■ **Page**
---

What would a registration statement on Form 10 filed by Laika on Form 10 look like? The filing would do nothing more than copy the existing information in Sputnik’s 10-KSB and 10-QSB, including audited and interim financial statements, and repeat this information verbatim in the Form 10 filing. Not one single word, not one single number, would be changed. All information has already been provided to investors and the market under the Exchange Act through Sputnik’s filings.
What alternative would be available to the company if such a Form 10 were filed? Sixty days after the Form 10 is filed Laika would be a reporting company. Subpoint b below would require Laika to wait another 90 days to meet the requirements under the first bullet point of Subpoint b below and then beyond question the spin off would meet all requirements of Subpoint b as well as the remainder of SLB 4.
Of course, because being a public company would defeat the business purpose of the transaction, immediately following the spin off, Laika would file a Form 15.
Hypothetically, then, Laika would have the option to immediately file a Form 10 as well as a second amended Schedule 14C, with the following disclosure:
The anticipated closing of this transaction is ***, 150 days after the date Laika filed a registration statement on Form 10. Immediately upon the closing of the spin off, Laika will file a Form 15 and terminate its reporting obligations under the Exchange Act.
Other than making Sputnik incur additional costs of filing a Form 10 containing an exact duplicate of the information and financial statements in Sputnik’s current Exchange Act filings and, more significantly, wait another 150 days to effect the spin off, putting the company’s very existence in jeopardy, management of the company on behalf of itself and the company’s shareholders do not understand what requiring Sputnik and Laika to go through this exercise accomplishes in the context of protecting the integrity of federal securities laws which is the purpose of SLB 4.
| 4. | Valid Business Purpose for Spin-Off |
When there is a valid business purpose for a spin-off, it is less likely that the parent indirectly will receive value for the spun-off shares through the creation of a market in those securities. /10 The Division has recognized the following as examples of valid business purposes for a spin-off:
| * | allowing management of each business to focus solely on that business; |
| * | providing employees of each business stock-based incentives linked solely to his or her employer; |
| * | enhancing access to financing by allowing the financial community to focus separately on each business; or |
| * | enabling the companies to do business with each other's competitors. |
In our view, there is not a valid business purpose for a spin-off when the purpose is:
| * | creating a market in the spun-off securities without providing adequate information to the shareholders or to the trading markets; |
| * | the creation of a public market in the shares of a company that has minimal operations or assets; or |
| * | the creation of a public market in the shares of a company that is a development stage company that has no specific business plan or whose business plan is to engage in a merger or acquisition with an unidentified company. |
Other than the business purposes discussed above, the facts of a particular situation will determine whether the business purpose is valid. Accordingly, the parent must determine whether there is a valid business purpose for the spin-off.

---

■ **Directive 1**
Copy the records word for word from their beginning through the line that contains "yellow L-shape: rotated", including that line, and leave out the picture lines.
These records are unrelated to the spin-off passage.

---

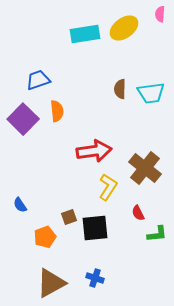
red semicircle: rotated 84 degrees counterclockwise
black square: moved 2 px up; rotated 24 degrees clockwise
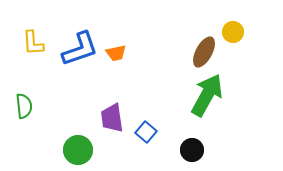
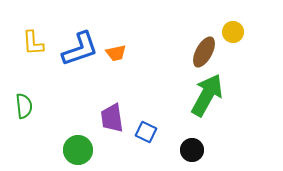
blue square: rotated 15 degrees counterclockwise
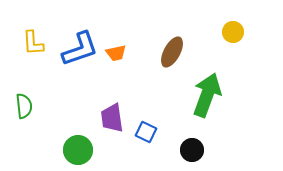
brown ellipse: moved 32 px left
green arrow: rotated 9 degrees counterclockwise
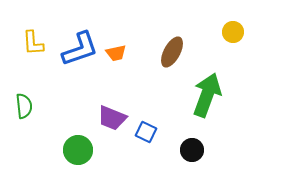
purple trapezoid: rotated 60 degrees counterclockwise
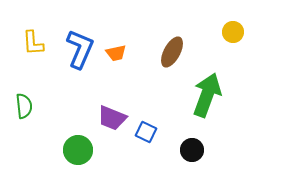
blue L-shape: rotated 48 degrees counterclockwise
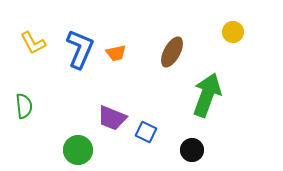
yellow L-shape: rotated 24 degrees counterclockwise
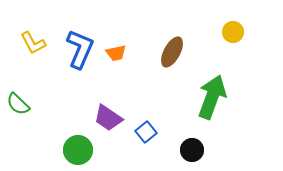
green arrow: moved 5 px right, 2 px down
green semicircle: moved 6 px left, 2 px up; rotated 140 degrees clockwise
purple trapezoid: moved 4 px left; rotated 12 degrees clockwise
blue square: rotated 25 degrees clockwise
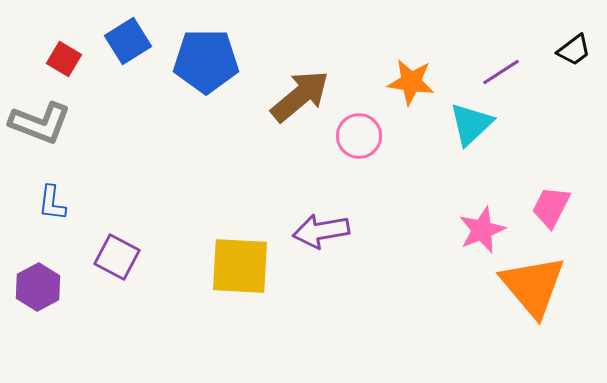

---

■ **Directive 2**
In the spin-off passage, what would Laika file immediately following the spin off?

■ **Full solution 1**
red semicircle: rotated 84 degrees counterclockwise
black square: moved 2 px up; rotated 24 degrees clockwise
blue square: rotated 15 degrees counterclockwise
brown ellipse: moved 32 px left
green arrow: rotated 9 degrees counterclockwise
purple trapezoid: rotated 60 degrees counterclockwise
blue L-shape: rotated 48 degrees counterclockwise
yellow L-shape: rotated 24 degrees counterclockwise

■ **Full solution 2**
A Form 15.